All of Seiko’s sports watches owe their existence to the Alpinist, but the new Prospex SPB155, SPB157, and SPB159 references especially show that family's history, hence the nickname, the Prospex Alpinist. 

Family Resemblance

You won’t find the “Alpinist” label on the dial, but these three models are modern, more minimalist versions of the style we’ve come to associate with the Alpinist family. For example, all three novelties, which launched in September, have the Alpinist’s cathedral hands and Arabic numerals.

What’s new is contrasting these elements against a sand-textured degrade (or gradated) dial, which comes in three colors: green (SPB155), blue (SPJ157), and black (SPB159).

This trio of Prospexes (Prospices? Prospexi?) also differs from other Alpinists in that the internal compass ring has been removed as has the 4 o’clock crown used to adjust it. Additionally, with the removal of the magnifying window, the date window is more discrete. When taken altogether, these cuts make the display cleaner and sharper.
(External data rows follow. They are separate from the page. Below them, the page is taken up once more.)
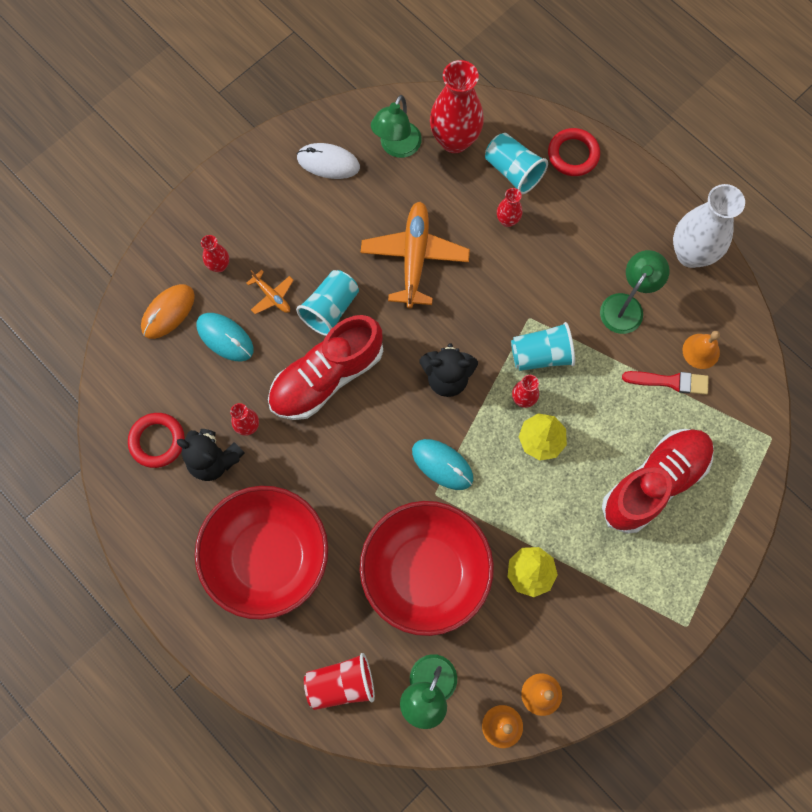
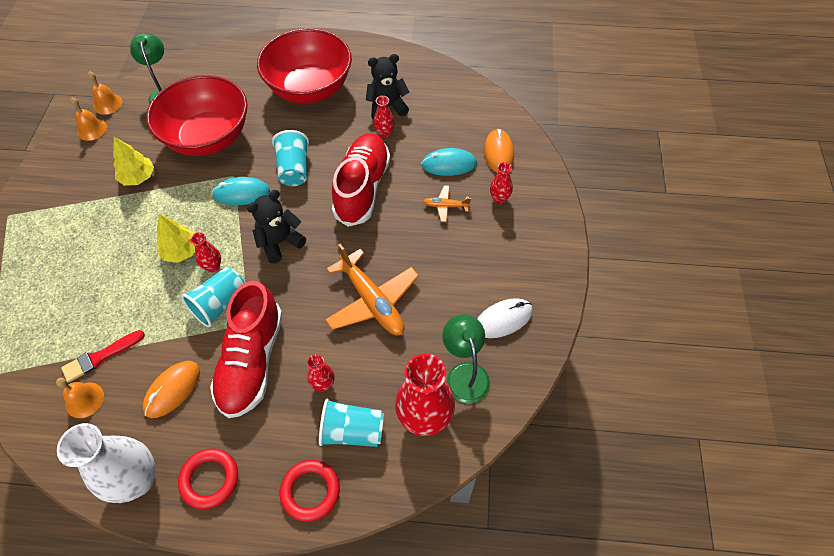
camera: 140 degrees right, 15 degrees down
red ring [128,413,185,468] -> red ring moved to [178,448,238,509]
turquoise cup [296,270,359,336] -> turquoise cup moved to [272,130,309,186]
red cup [304,653,375,710] -> none
green lamp [600,250,669,334] -> orange mouse [143,361,200,418]
red shoe [602,429,714,534] -> red shoe moved to [210,281,283,418]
Overall, the aesthetics of these new watches will please fans of tradition as well as folks who like something a little more forward-thinking. It’s not an easy balance to strike, but Seiko has outdone themselves.

Simple Plan

Another reason to love this trio of Prospex “Alpinists” is their versatility. Beyond being suitable companions to take on rugged adventures, they feature premium touches such as printed markers with an aged white LumiBrite. The 3 o’clock date window is also framed with this retro lume.
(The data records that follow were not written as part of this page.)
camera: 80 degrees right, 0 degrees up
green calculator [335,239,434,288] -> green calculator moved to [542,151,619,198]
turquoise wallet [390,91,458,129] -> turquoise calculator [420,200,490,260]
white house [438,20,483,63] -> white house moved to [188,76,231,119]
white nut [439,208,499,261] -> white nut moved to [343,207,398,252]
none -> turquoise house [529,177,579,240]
One thing that makes these timepieces more appealing to folks who like a more modern watch is the silhouette of the stainless steel case. It’s slimmer (12.9mm) than other modern Alpinists. And with its 38mm diameter 46mm lug-to-lug size, it also offers the luxury of ultimate comfort on the wrist. 

And these attention-grabbing details are only accentuated by being displayed under a curved sapphire crystal with inner an anti-reflective coating. Plus, there’s a display caseback to show off the movement as well.

In sum, the three new Seiko Prospex Alpinist references are rugged sports watches with enough elegance for professional settings and semi-formal affairs, appropriate in almost any situation.

Powered by the self-winding caliber 6R35, which has an expected accuracy rating of +25 to -15 seconds per day, the 24-jewel automatic movement beats at a frequency of 21,600 vibrations per hour. And the 6R35’s mainspring is made from a special alloy that gives it a power reserve of approximately 70 hours. It has a stop second-hand function, water-resistant to 20 bars, and there is a screwdown crown to protect the movement. 

The green dial version comes with a steel bracelet. The blue and black models come on hard-wearing calfskin straps fitted with a three-fold clasp with push-button release.